Comparing C22orf39 ortholog data to the known evolution rates of cytochrome C and complement factor 1 suggests that the C22orf39 gene evolves relatively quickly.

== Clinical significance ==
In a study inducing hepatocarcinogenesis (production of liver cancer) in mice through overexpression of the human MYC gene, the C22orf39 gene was shown to be silenced in PICM-19 cells (a liver cell line from fetal pigs) following MYC-induction (the overexpression of MYC oncogenes), suggesting that the absence of the C22orf39 protein is necessary for carcinogenesis.

C22orf39 is part of the regulatory network of transcription factor breast cancer type 1 susceptibility protein (BRCA1), the up-regulation of which has a high connectivity with differentially expressed genes (DEG’s) that may contribute to increased risk of esophageal squamous cell carcinoma (ESCC).

Individuals with Duchenne muscular dystrophy are shown to have lower C22orf39 expression, though this is likely an effect of the condition rather than a cause.

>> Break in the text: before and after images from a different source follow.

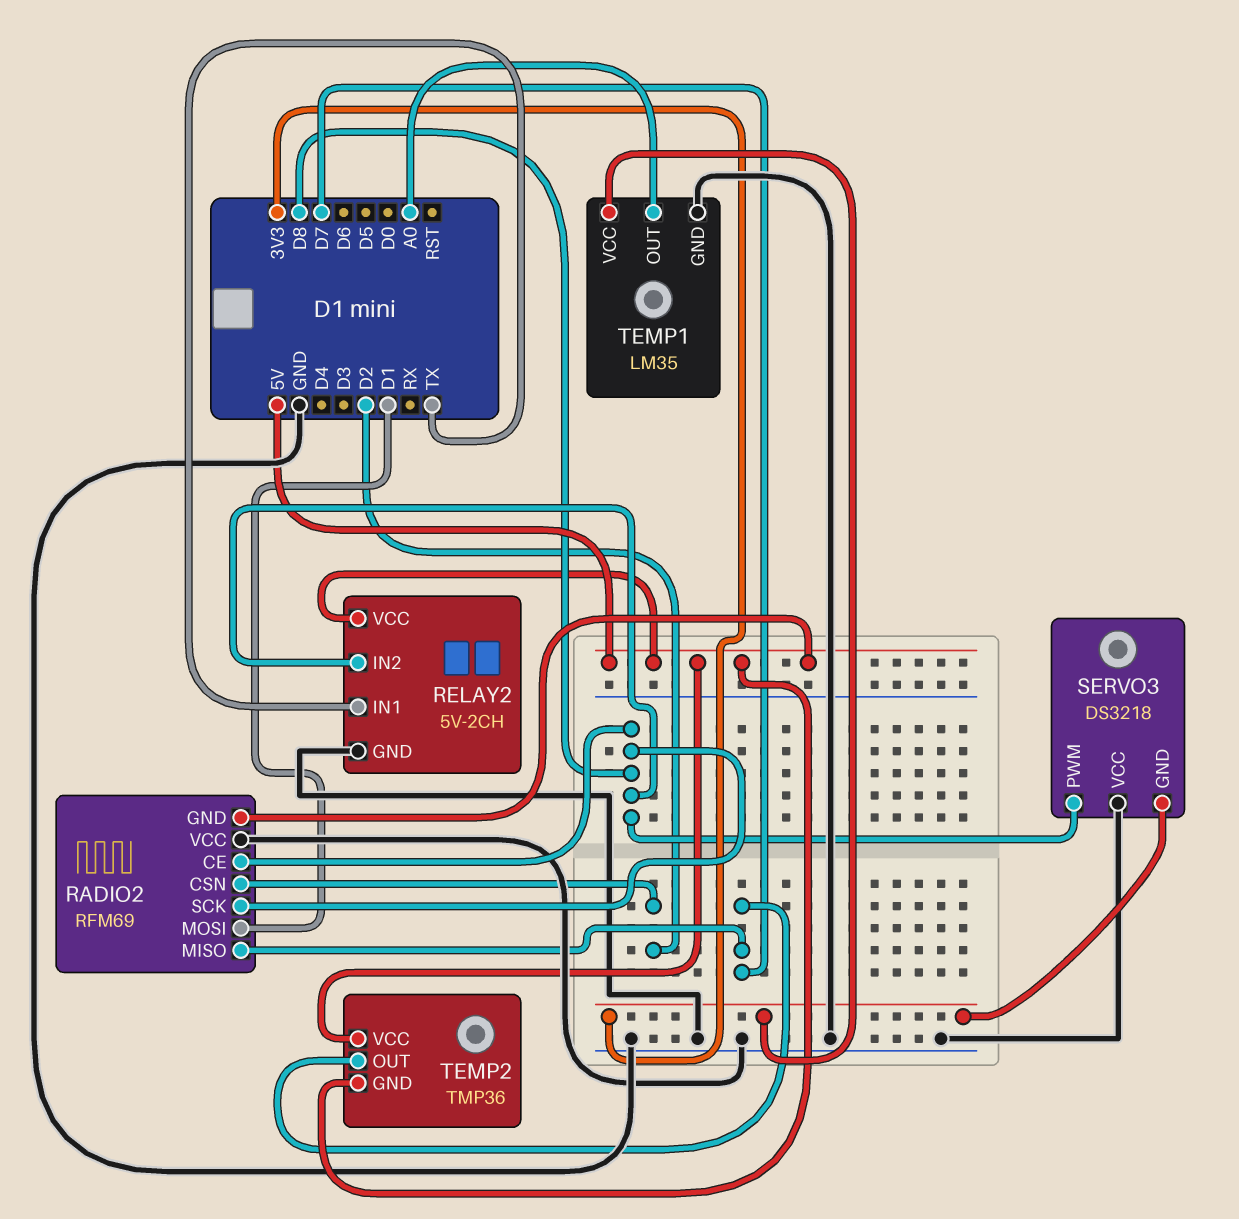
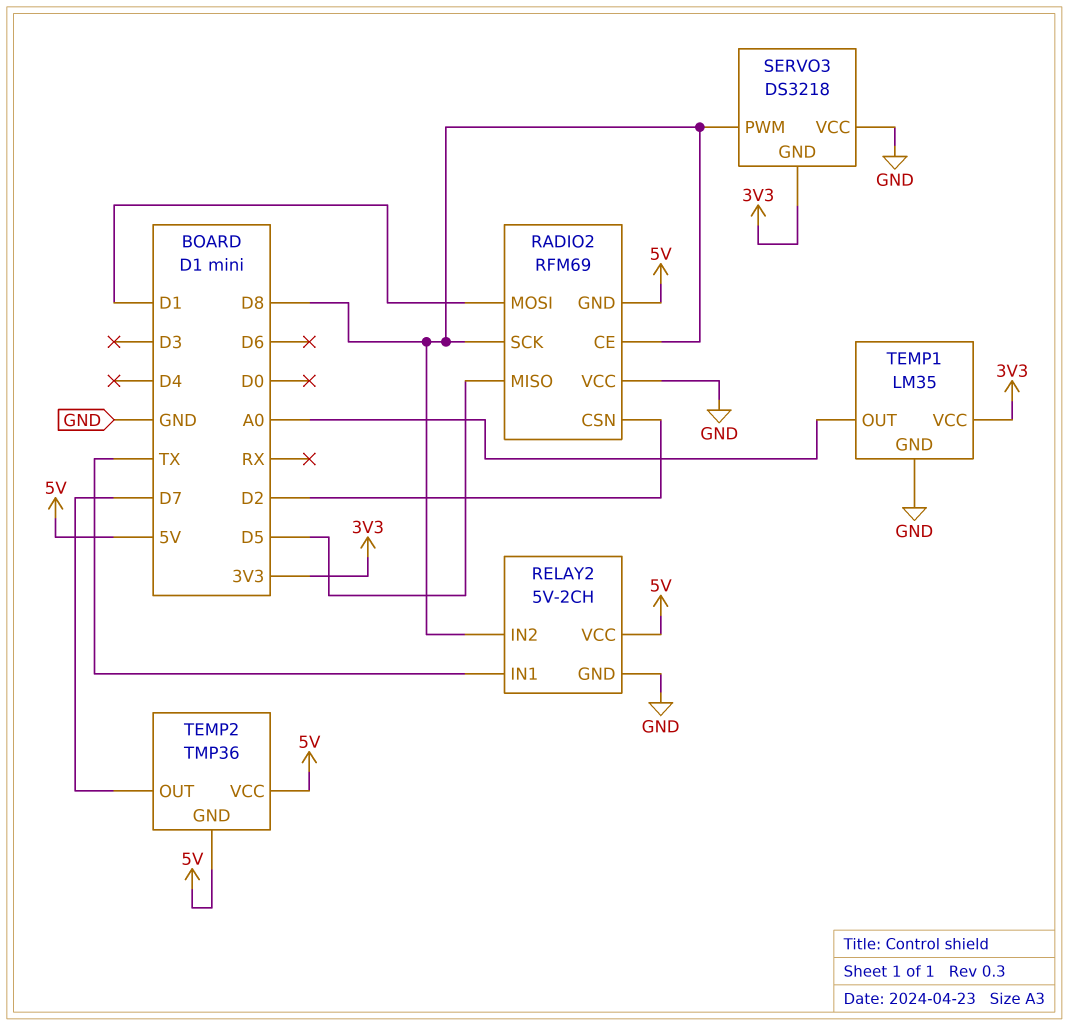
RADIO2 pin MISO: D7 -> D5

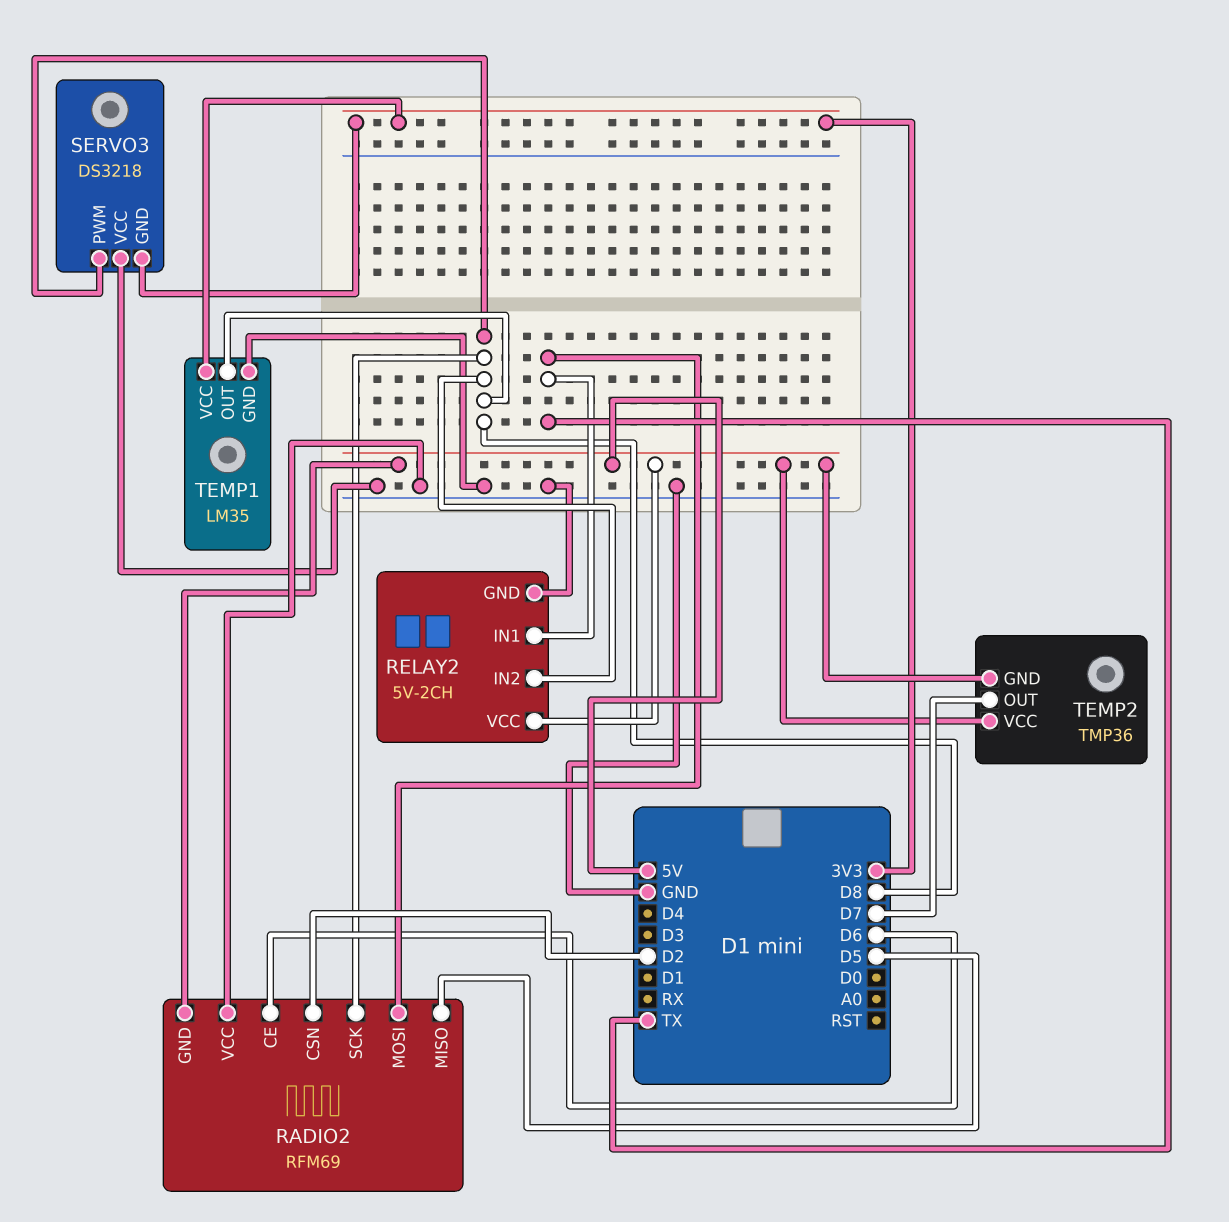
RADIO2 pin CE: D8 -> D6
RADIO2 pin MOSI: D1 -> TX
TEMP1 pin OUT: A0 -> D8

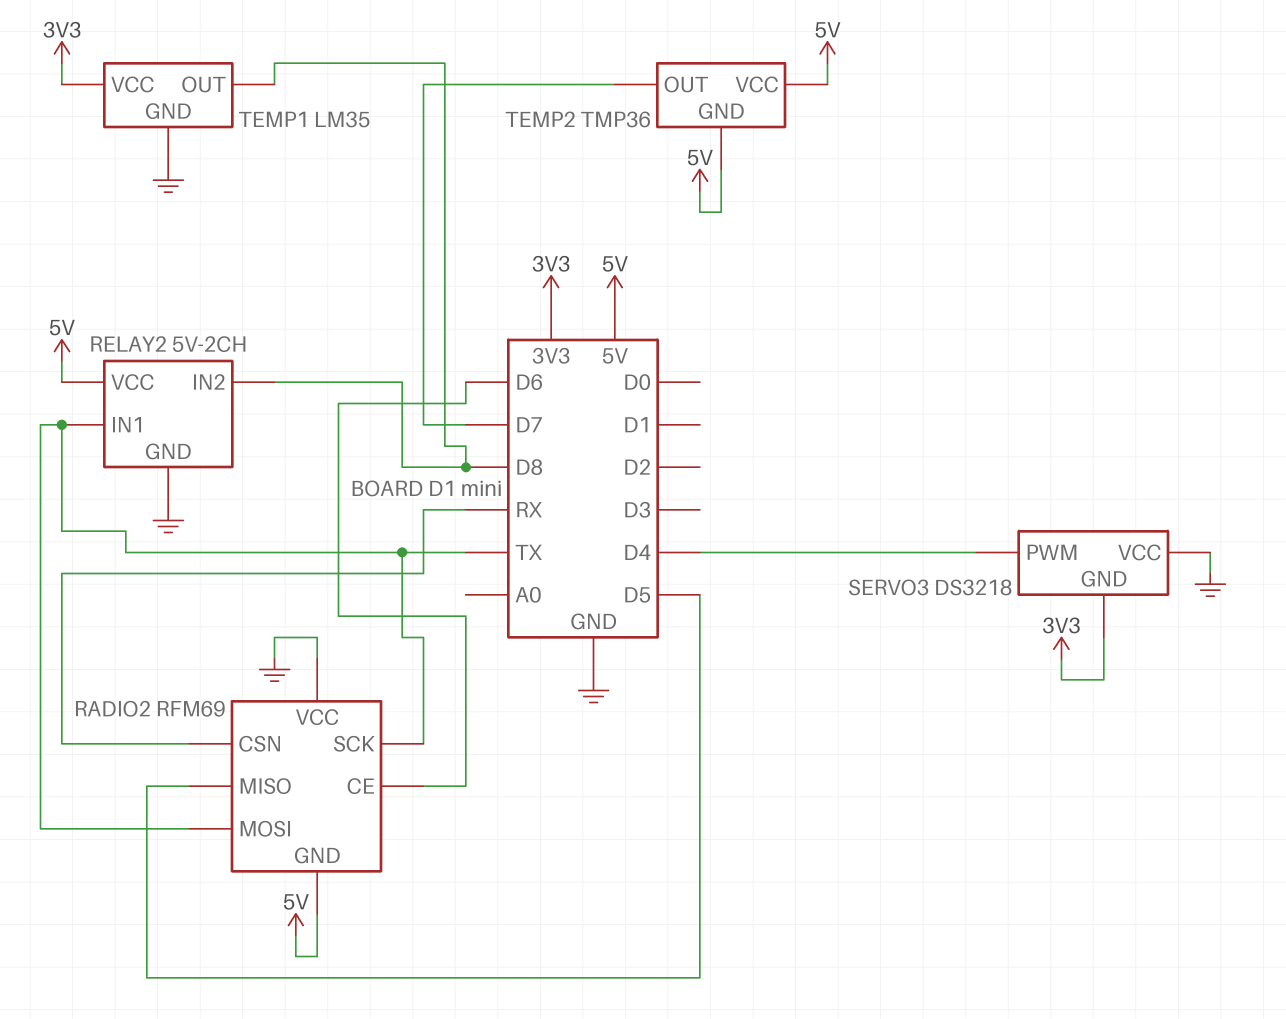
RADIO2 pin CSN: D2 -> RX
RADIO2 pin SCK: D8 -> TX
SERVO3 pin PWM: D8 -> D4

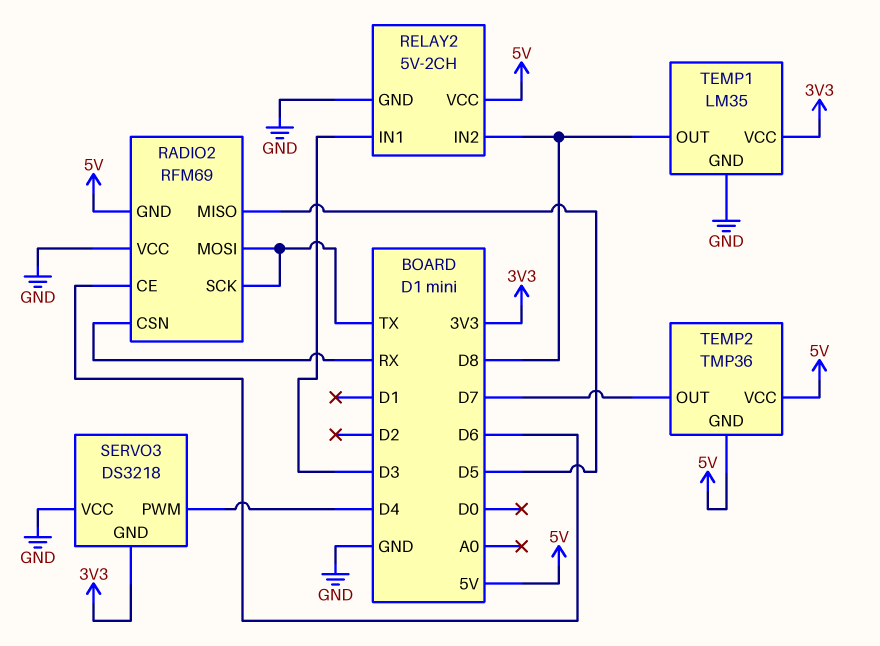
RELAY2 pin IN1: TX -> D3

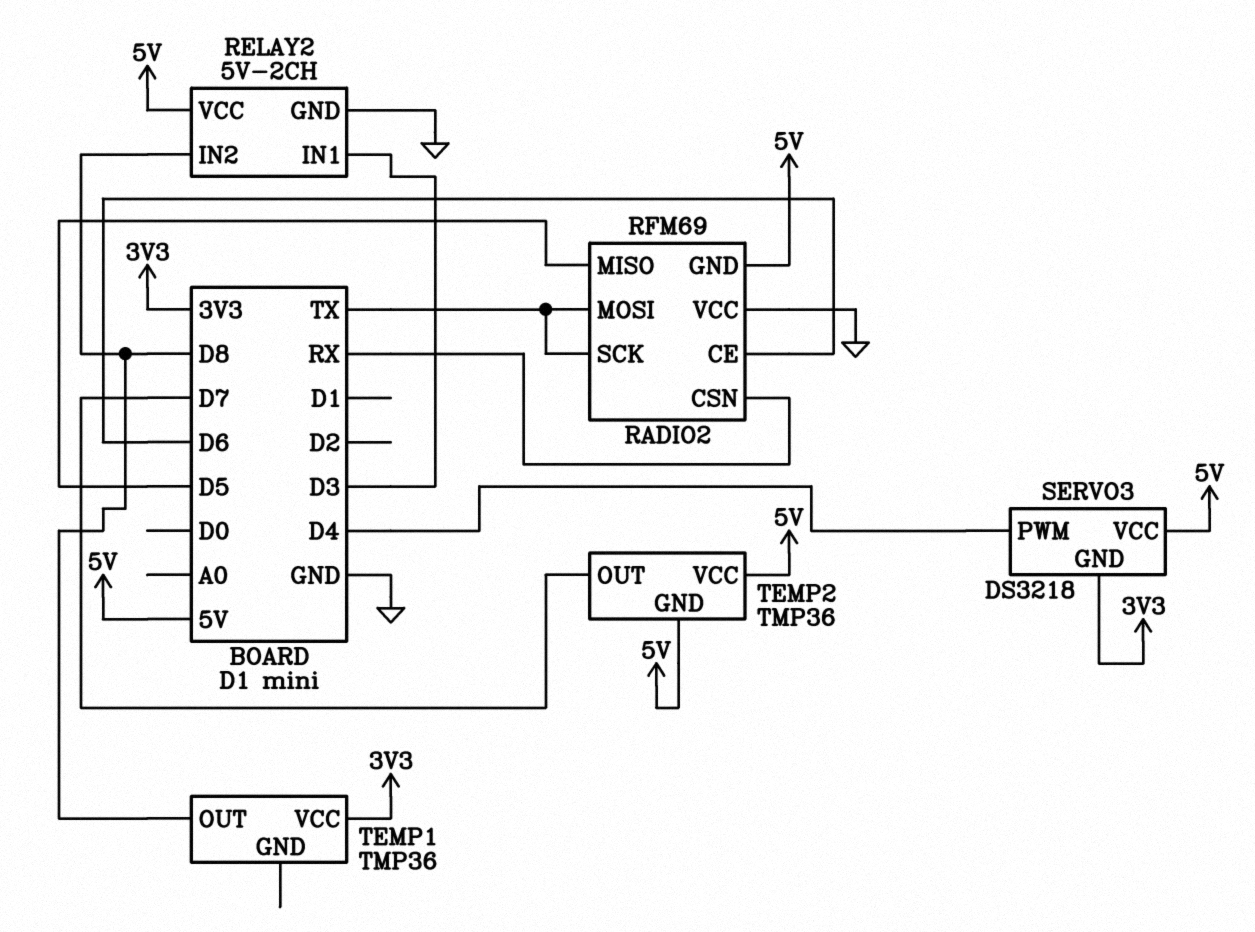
SERVO3 pin VCC: GND -> 5V
TEMP1: LM35 -> TMP36
TEMP1 pin GND: GND -> none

A study of 22q11.2 deletion syndrome in mice (a condition that increases risk of schizophrenia, among other neurological and physiological issues), identified a C22orf39 ortholog in mice (referred to as mouse Pants). In control mice, Pants was found to have increased expression in the hippocampus of aging mouse brains. This study suggests that the loss of C22orf39 in 22q11.2 deletion syndrome could be a major contributor to the age-related plasticity deficits displayed by mice with this deletion.